It took a lot of coaching myself and wine-fueled chats with friends to learn not to obsess over things that are beyond my control. You can never truly know what’s going through the other person’s head and it’s something you just have to accept. Once I learned to go with the flow a bit more, the new perspective allowed me to loosen up the reins on my love life. Every date doesn’t need to lead to marriage. A night out with friends doesn’t mean you need to be on the hunt for Mr. Right.

It was one of those nights that ended up changing everything for me. Pride month revelry usually doesn’t lend itself to be the foundation for a long-term relationship. When I attended a cosplay booze cruise dressed as Mario in June of 2018, I expected a party with plenty of dancing and costumes and cocktails with my friend.

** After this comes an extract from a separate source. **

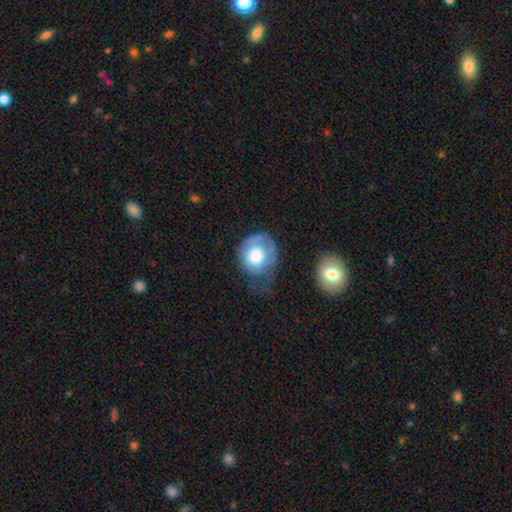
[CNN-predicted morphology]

Within 10 minutes of being on the boat, I saw him. Prince Eric was dancing next to Mega Man, and I couldn’t look away. I jokingly commented to my friend that I already found my crush for the night without any expectation it would go beyond that. We locked eyes and Ariel’s beau was making his way toward me. All of my previous ice-breaker training came into play. I knew by the way our conversation flowed, words bouncing off of each other, that we were compatible. Neither of us monopolized the conversation — a common mistake I encountered in the past. You never want to be the only one talking on a date nor do you want to be just listening the whole time. The signs were all there that this was a romantic connection, but I didn’t let myself get carried away with where the whole thing was leading. We were laughing a lot and we were kissing before the boat even left the port. The rest of the evening was spent dancing under the summer stars with all of New York City as our backdrop. It was as close to perfect as a first meeting could be.

In the years since that night, I’ve had countless conversations about how meeting someone “in real life” is still the best way to do it — and every time the topic comes up, I disagree. I don’t think I would have ever met my guy without those years of practicing with online dates. I don’t know what my life would be like if I never had those experiences and focused solely on face-to-face connections. In some ways, I owe my current love to all the boys that came before.